• 文書セクション
この修正により、カスタム Webhook が custom-receiver
レシーバーで指定されるようになりました。アラートが別のレシーバーに一致する場合でも、アラートはカスタム Webhook に送信されるようになりました。
Bugzilla:2313614
4.2. Ceph Dashboard
cherrypy
がネットワークセキュリティースキャン中に停止しなくなる
以前は、cheroot パッケージのバグが原因で、cherrypy
はネットワークをスキャンしていた一部のセキュリティースキャン中にスタックしていました。その結果、Ceph Dashboard が応答しなくなり、mgr モジュールを再起動する必要がありました。
この修正により、cheroot パッケージが更新され、問題が解決されました。
ゾーンストレージクラスの詳細に正しい圧縮情報が表示されるようになる
以前は、ゾーンの詳細に誤った圧縮情報が設定されていました。その結果、ストレージクラスセクションのゾーンの詳細に誤った圧縮情報が表示されていました。

• データ内容
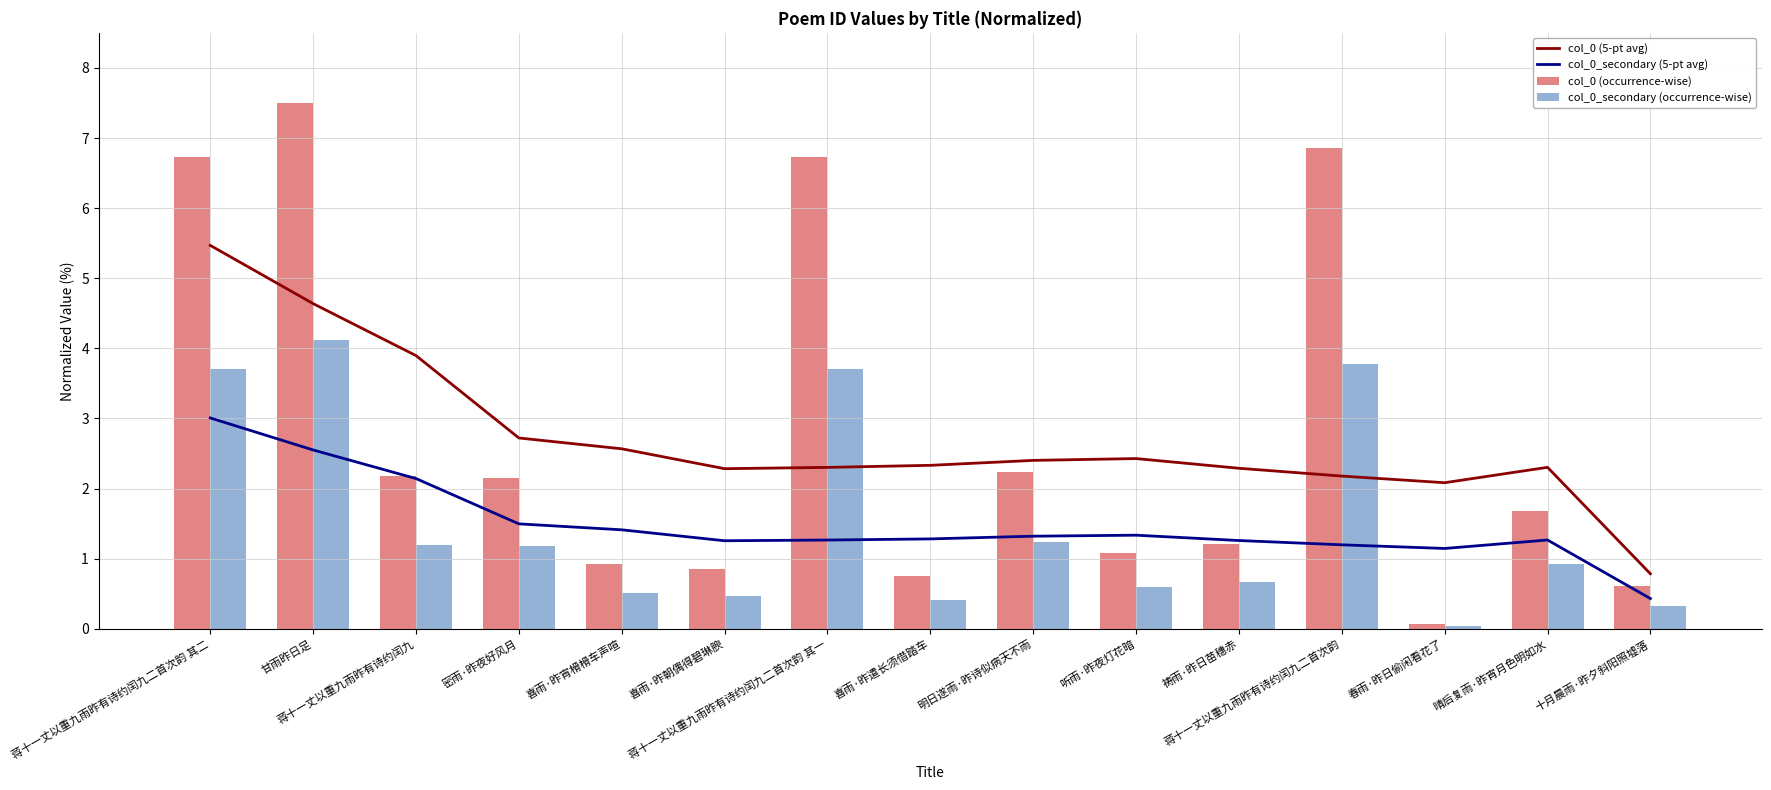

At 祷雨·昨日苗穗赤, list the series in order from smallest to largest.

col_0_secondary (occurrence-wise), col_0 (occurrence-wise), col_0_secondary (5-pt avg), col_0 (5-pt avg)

• 依頼内容 1
Ceph の修正に関する文書のうち、「この修正により、カスタム Webhook が」で始まり「縮情報が表示されていました。」まで続く部分を一字一句そのまま書き写してください。
• 依頼内容 2
Ceph の修正に関する文書の要点を3文でまとめてください。

• 回答欄 1
この修正により、カスタム Webhook が custom-receiver
レシーバーで指定されるようになりました。アラートが別のレシーバーに一致する場合でも、アラートはカスタム Webhook に送信されるようになりました。
Bugzilla:2313614
4.2. Ceph Dashboard
cherrypy
がネットワークセキュリティースキャン中に停止しなくなる
以前は、cheroot パッケージのバグが原因で、cherrypy
はネットワークをスキャンしていた一部のセキュリティースキャン中にスタックしていました。その結果、Ceph Dashboard が応答しなくなり、mgr モジュールを再起動する必要がありました。
この修正により、cheroot パッケージが更新され、問題が解決されました。
ゾーンストレージクラスの詳細に正しい圧縮情報が表示されるようになる
以前は、ゾーンの詳細に誤った圧縮情報が設定されていました。その結果、ストレージクラスセクションのゾーンの詳細に誤った圧縮情報が表示されていました。

• 回答欄 2
カスタム Webhook が custom-receiver レシーバーで指定されるようになり、アラートが別のレシーバーに一致する場合でもカスタム Webhook に送信されるようになった。Ceph Dashboard では、cheroot パッケージのバグにより cherrypy が一部のセキュリティースキャン中にスタックして Dashboard が応答しなくなっていたが、cheroot パッケージの更新で解決された。また、ゾーンストレージクラスの詳細に誤った圧縮情報が表示されていた問題が修正され、正しい圧縮情報が表示されるようになった。